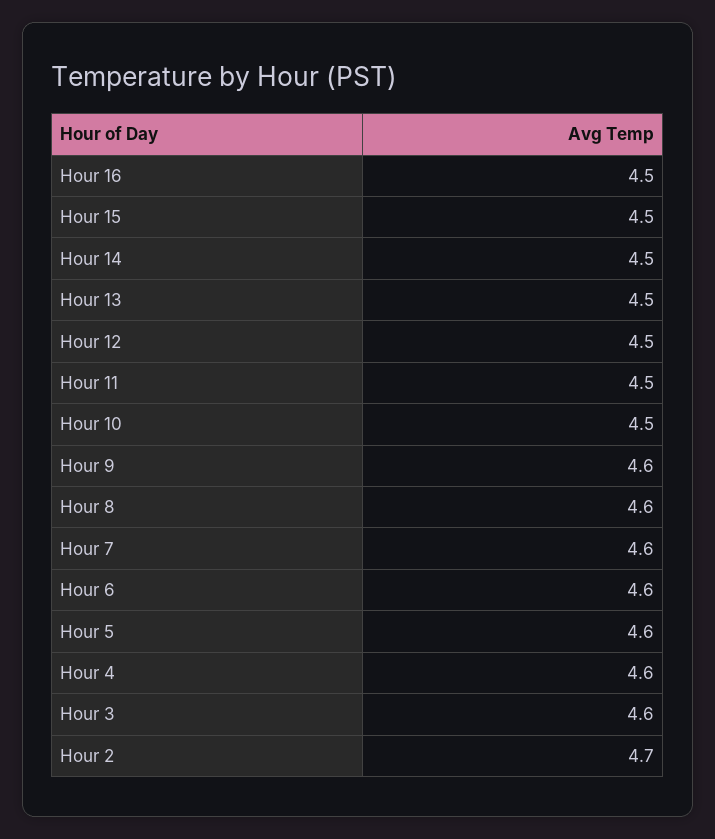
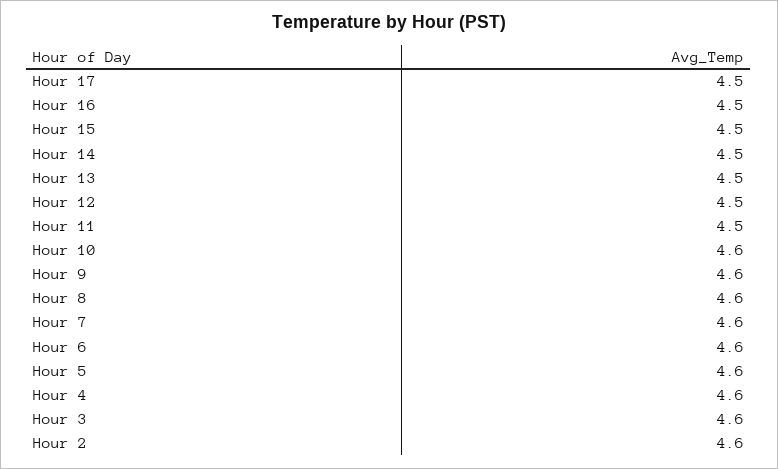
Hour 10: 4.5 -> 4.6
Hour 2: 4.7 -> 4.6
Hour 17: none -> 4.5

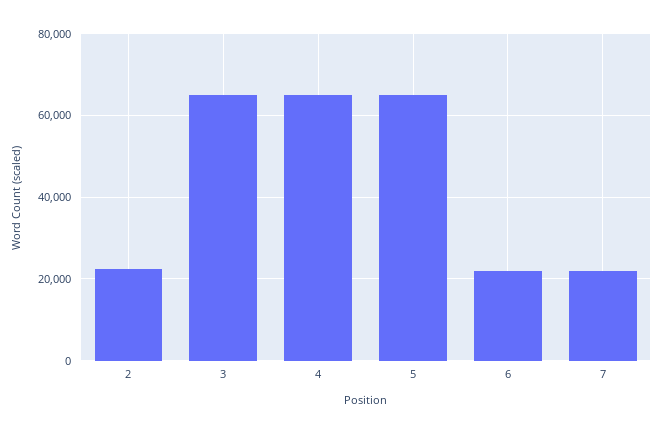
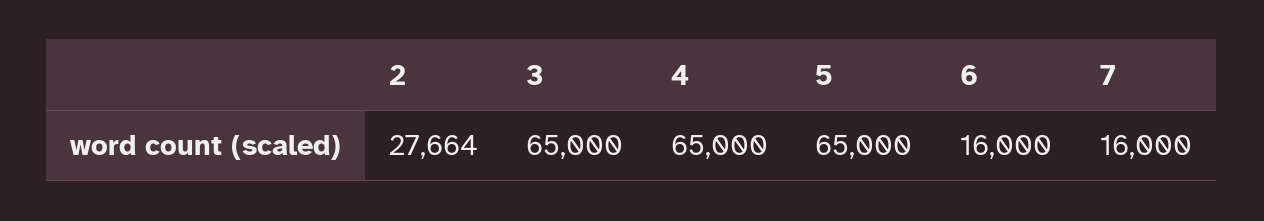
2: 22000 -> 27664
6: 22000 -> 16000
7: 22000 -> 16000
_ _ _ _ _
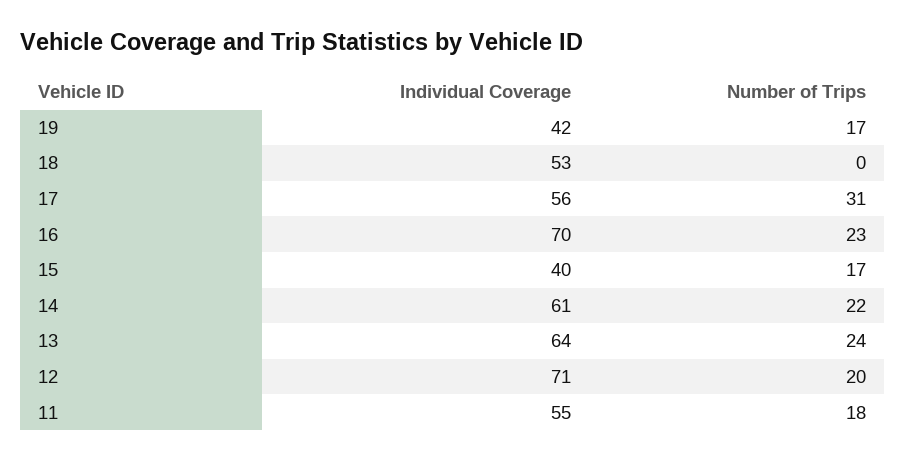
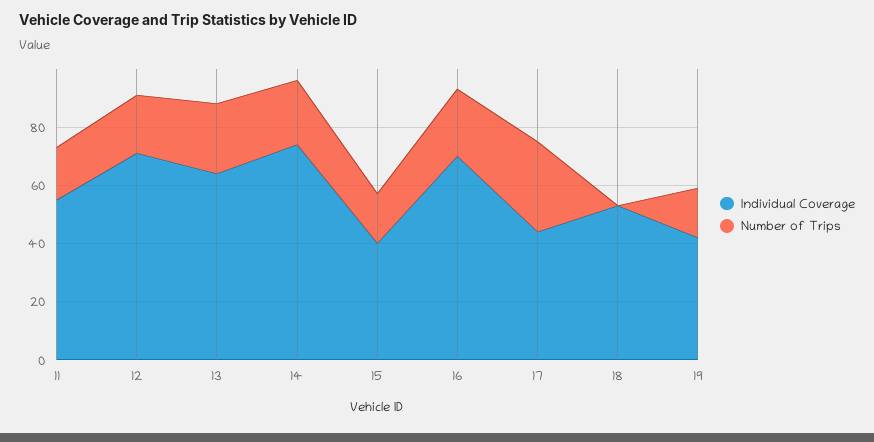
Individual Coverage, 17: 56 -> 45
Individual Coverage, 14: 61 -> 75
_ _ _ _ _
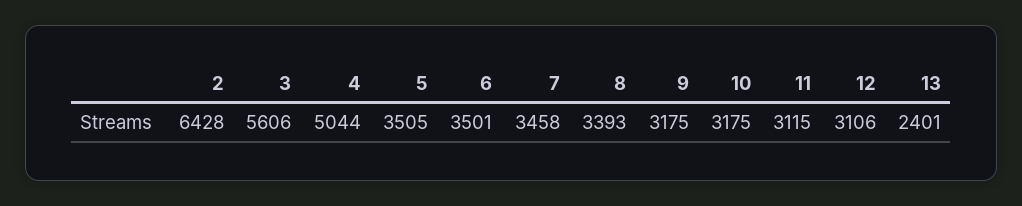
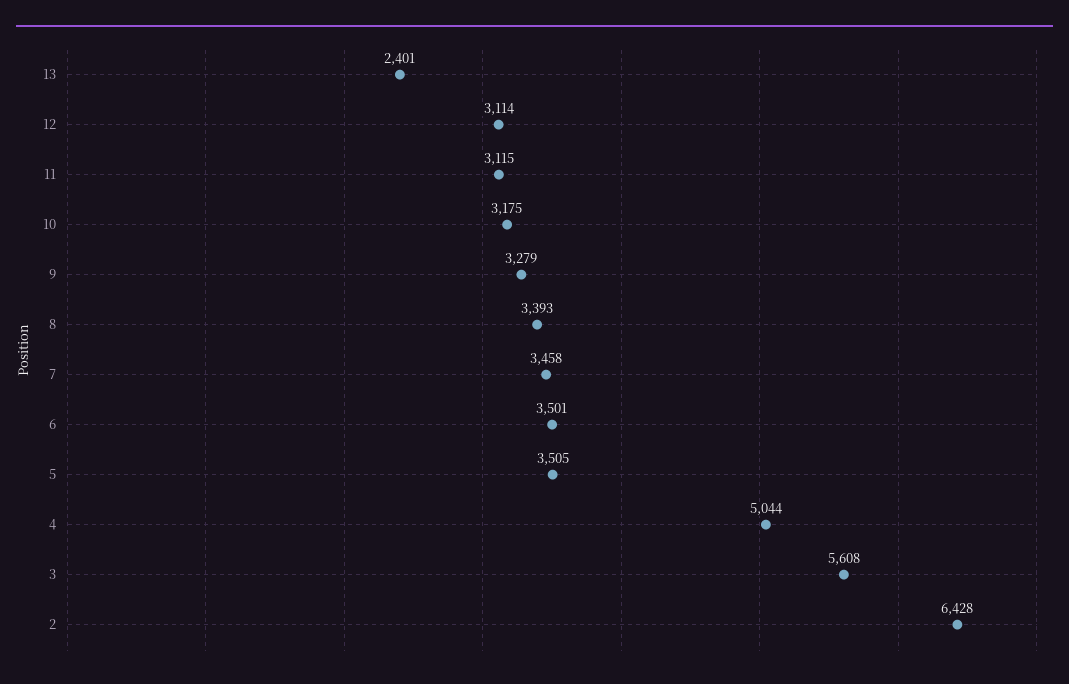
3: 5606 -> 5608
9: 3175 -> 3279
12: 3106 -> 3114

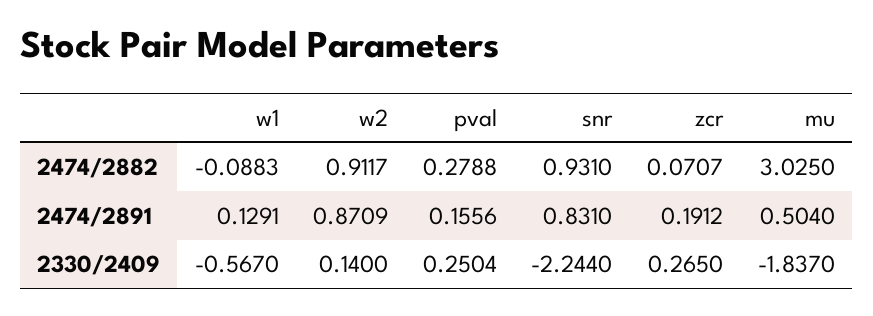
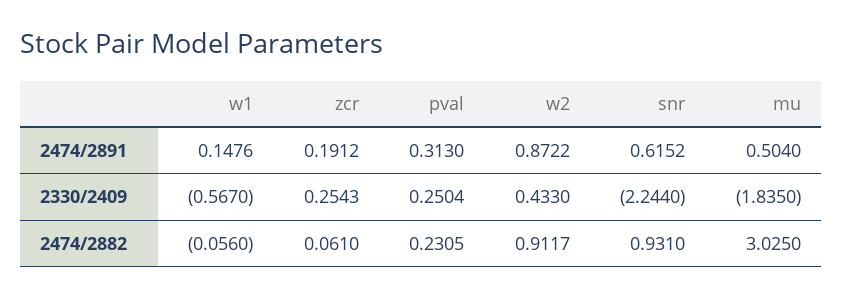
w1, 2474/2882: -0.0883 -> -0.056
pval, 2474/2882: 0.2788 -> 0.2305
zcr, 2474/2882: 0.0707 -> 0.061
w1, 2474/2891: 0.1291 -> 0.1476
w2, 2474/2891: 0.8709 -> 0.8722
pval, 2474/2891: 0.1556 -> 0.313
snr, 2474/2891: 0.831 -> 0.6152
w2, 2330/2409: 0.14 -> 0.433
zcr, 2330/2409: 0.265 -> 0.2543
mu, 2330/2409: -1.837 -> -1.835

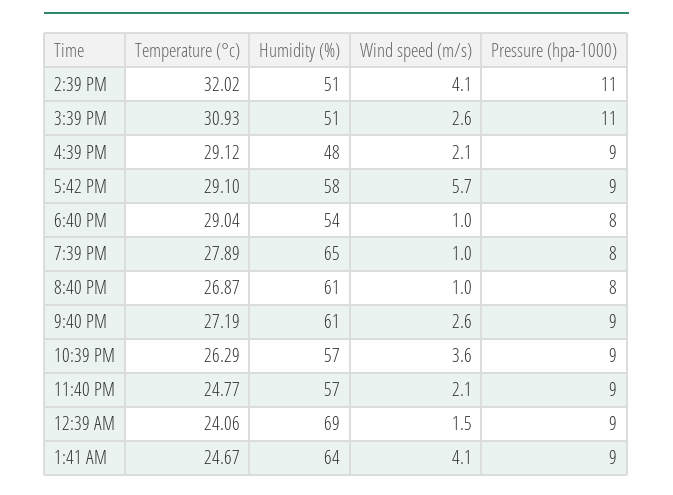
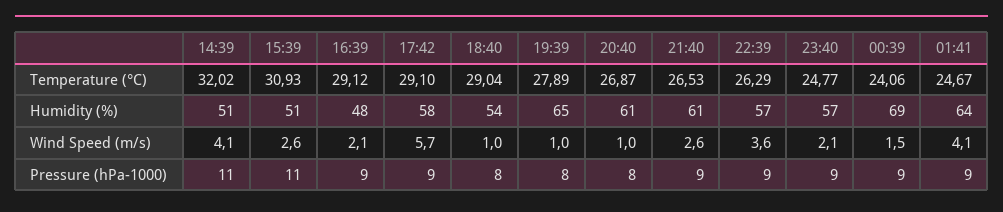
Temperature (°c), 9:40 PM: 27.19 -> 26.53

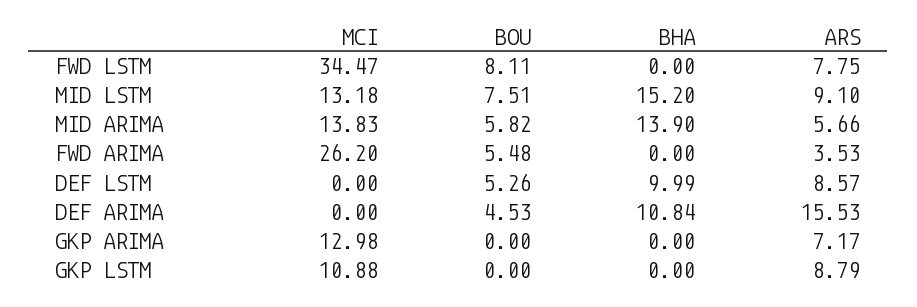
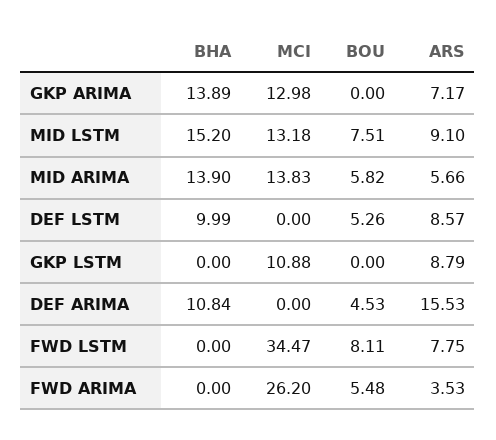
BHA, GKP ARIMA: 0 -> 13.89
_ _ _ _ _
Your objective:
Reproduce exactly the lines of the data above that run from the line with "Hour 10: 4.5 -> 4.6" down to the line with "7: 22000 -> 16000", both ends included. Pictures do not belong in the copy.

Exercise solution:
Hour 10: 4.5 -> 4.6
Hour 2: 4.7 -> 4.6
Hour 17: none -> 4.5

2: 22000 -> 27664
6: 22000 -> 16000
7: 22000 -> 16000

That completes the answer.